La necesidad de plantear restricciones, que acompaña a toda crisis económica, podría


contribuir a frenar esta dinámica, tomando conciencia de las insatisfacciones que
conducen a la búsqueda de satisfacción material, rebelándose contra la incitación al
consumo por parte de productores y publicistas, educando a los consumidores para que
exijan calidad en los productos que compran, fomentando movimientos de reformas de
vida que buscan calidad de vida y modificación del consumo, reemplazando la
producción de objetos de un solo uso por objetos reparables, generalizando el reciclaje
de productos, exigiendo garantías de que lo que se compra no es fruto de la explotación
de trabajadores, promoviendo la vuelta al comercio de proximidad, la creación de
comités de ética de consumo y el trueque, así como fomentando modos de producción y
consumo armónicos con el medio ambiente.
◆ ◆ ◆
Requisitos del ejercicio →
Continúe el texto anterior sobre la crisis económica y la reforma del consumo a partir de su última oración.

Datos disponibles →
◆ ◆ ◆
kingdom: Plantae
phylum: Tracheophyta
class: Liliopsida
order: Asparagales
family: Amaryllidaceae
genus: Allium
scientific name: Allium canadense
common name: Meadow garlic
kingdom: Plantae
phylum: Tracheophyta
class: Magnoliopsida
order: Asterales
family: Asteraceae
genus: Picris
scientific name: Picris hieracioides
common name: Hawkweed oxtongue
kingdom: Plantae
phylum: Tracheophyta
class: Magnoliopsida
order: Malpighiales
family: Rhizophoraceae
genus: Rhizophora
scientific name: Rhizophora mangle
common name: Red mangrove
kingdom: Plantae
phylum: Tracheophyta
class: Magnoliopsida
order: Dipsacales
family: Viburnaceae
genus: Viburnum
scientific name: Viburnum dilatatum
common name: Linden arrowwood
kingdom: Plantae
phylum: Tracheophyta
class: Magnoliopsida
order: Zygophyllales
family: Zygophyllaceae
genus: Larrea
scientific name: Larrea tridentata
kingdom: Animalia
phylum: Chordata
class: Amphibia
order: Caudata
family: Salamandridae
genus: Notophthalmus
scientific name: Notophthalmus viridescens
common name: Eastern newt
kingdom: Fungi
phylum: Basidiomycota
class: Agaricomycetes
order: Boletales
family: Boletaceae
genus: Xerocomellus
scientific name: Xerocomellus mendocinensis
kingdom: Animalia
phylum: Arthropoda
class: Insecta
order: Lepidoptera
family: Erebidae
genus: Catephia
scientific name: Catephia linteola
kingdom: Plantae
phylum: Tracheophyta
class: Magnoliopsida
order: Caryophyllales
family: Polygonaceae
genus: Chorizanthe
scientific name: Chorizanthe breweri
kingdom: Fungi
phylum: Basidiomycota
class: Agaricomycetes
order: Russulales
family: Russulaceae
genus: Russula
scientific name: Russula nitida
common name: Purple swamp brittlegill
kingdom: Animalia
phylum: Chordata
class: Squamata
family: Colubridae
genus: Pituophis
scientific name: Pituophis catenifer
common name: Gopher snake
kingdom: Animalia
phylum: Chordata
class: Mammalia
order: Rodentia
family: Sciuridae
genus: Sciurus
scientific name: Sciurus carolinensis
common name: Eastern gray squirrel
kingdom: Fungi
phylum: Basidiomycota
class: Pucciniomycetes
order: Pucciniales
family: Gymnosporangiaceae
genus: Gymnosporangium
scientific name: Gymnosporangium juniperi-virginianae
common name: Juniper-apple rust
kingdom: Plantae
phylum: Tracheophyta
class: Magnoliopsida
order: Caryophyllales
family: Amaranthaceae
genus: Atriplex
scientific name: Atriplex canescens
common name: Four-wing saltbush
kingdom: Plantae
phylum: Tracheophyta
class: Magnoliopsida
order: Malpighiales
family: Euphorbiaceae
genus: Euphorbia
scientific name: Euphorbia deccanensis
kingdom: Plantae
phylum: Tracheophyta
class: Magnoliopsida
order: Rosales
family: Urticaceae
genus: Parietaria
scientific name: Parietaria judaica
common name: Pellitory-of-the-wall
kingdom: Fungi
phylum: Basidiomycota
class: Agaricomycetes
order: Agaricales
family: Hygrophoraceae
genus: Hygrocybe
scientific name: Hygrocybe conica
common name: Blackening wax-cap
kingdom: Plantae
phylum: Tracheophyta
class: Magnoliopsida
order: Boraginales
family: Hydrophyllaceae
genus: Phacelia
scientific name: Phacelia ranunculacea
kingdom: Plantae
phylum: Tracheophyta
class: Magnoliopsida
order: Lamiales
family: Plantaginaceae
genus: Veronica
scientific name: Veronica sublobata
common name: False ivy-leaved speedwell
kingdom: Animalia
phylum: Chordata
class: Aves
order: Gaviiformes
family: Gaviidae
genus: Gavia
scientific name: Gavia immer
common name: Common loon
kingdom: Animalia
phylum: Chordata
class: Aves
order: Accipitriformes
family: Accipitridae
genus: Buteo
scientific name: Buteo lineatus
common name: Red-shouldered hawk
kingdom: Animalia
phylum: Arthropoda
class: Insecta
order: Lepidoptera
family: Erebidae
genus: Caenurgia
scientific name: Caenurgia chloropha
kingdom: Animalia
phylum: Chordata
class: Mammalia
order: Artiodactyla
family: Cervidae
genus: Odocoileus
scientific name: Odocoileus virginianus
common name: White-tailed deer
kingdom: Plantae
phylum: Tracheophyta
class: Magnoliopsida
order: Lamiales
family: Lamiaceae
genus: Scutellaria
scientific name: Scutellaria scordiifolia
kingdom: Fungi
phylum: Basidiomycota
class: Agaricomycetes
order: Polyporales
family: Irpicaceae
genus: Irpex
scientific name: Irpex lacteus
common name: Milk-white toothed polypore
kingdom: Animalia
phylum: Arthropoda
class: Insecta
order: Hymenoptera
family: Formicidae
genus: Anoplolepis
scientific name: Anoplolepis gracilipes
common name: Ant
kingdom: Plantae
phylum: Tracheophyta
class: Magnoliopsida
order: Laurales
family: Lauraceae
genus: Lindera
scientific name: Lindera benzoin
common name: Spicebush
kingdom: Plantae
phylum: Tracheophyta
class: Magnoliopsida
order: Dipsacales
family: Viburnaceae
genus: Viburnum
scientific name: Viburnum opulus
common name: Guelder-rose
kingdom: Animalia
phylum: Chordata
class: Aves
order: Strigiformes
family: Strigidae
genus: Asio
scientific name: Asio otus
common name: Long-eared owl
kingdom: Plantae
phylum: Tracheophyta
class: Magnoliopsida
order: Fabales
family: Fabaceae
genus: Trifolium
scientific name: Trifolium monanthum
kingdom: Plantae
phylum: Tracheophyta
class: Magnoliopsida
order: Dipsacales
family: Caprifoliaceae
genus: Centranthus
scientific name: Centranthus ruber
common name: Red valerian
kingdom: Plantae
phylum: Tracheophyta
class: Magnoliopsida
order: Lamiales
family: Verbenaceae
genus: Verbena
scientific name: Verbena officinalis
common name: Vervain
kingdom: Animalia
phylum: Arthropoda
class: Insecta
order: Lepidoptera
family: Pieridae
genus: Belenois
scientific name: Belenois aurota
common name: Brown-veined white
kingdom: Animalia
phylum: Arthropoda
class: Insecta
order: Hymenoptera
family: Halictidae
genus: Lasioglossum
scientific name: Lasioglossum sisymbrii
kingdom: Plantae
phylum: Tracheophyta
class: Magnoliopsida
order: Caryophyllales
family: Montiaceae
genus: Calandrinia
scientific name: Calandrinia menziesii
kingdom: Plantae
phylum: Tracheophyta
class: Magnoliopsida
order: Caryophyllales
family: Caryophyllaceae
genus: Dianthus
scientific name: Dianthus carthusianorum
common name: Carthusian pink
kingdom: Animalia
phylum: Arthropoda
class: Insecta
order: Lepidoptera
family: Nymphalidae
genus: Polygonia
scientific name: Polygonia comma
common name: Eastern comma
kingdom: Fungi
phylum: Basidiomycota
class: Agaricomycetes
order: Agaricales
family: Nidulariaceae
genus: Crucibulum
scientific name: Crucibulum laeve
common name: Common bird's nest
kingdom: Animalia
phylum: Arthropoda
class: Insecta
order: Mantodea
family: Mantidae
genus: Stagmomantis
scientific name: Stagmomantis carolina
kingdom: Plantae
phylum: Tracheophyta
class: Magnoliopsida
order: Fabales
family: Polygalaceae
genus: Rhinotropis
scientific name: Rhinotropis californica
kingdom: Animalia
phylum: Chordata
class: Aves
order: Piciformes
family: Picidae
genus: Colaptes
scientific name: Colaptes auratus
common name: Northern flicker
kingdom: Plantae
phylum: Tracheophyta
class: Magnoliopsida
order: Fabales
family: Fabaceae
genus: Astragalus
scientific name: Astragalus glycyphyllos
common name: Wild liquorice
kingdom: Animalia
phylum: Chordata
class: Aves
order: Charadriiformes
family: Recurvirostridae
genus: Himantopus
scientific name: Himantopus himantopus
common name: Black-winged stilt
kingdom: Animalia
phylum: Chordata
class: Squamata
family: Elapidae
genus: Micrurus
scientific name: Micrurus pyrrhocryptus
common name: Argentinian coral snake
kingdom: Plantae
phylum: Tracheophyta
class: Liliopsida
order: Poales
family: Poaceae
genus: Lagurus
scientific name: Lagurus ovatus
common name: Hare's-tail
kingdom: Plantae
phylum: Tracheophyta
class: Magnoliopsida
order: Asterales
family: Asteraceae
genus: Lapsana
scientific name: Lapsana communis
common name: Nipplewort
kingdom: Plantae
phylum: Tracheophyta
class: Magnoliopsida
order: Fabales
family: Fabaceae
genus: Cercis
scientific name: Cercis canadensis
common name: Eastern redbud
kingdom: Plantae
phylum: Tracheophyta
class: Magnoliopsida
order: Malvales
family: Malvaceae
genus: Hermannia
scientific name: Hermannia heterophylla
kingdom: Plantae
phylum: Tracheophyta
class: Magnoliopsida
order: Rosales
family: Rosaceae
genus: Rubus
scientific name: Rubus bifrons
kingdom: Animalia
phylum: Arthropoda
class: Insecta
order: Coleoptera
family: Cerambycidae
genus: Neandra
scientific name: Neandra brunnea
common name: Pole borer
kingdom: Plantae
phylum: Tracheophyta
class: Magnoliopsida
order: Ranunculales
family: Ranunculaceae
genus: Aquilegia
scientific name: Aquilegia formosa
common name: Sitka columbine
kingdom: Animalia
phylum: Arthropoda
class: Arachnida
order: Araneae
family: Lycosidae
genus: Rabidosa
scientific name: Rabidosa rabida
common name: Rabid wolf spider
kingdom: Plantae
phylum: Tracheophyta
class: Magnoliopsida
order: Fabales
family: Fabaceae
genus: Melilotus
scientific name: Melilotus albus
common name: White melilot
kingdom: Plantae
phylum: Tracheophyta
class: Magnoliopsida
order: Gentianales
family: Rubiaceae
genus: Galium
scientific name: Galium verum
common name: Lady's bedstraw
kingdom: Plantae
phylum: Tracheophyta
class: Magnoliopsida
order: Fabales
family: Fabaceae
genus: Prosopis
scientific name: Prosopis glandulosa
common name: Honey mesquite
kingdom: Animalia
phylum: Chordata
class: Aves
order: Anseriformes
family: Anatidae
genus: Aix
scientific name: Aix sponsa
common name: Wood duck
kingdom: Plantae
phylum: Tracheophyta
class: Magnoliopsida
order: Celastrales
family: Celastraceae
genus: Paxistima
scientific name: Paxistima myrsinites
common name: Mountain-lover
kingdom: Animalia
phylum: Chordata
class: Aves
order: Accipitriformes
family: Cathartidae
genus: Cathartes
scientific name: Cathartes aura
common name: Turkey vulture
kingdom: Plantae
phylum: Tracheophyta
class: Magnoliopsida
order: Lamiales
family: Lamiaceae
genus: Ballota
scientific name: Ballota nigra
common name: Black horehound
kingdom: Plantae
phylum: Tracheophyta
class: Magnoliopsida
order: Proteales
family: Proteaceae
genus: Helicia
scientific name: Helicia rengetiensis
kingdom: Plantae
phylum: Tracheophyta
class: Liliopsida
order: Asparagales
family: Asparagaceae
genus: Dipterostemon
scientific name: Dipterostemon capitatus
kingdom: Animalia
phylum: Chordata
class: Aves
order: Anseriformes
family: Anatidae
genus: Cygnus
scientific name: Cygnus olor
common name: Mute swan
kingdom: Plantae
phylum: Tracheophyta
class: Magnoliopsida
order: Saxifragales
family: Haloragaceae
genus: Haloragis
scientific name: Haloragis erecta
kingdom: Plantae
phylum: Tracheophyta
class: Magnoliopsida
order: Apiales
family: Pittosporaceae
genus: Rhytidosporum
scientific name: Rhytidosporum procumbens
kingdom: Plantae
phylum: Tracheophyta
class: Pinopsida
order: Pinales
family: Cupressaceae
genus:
◆ ◆ ◆
Resultado del ejercicio →
Además, hay que revisar algo importante. En palabras de Edgar Morin “la concepción
puramente tecnoeconómica del desarrollo, que no conoce más que el cálculo como
instrumento de conocimiento, ignora no sólo las actividades no monetarizadas como las
producciones domésticas y/o de subsistencia, los favores mutuos, el uso de bienes
comunes y la parte gratuita de la existencia, sino también y sobre todo aquello que no
puede calcularse ni medirse: la alegría, el amor, el sufrimiento, la dignidad, en otras
palabras, el tejido mismo de nuestras vidas” (2011:27).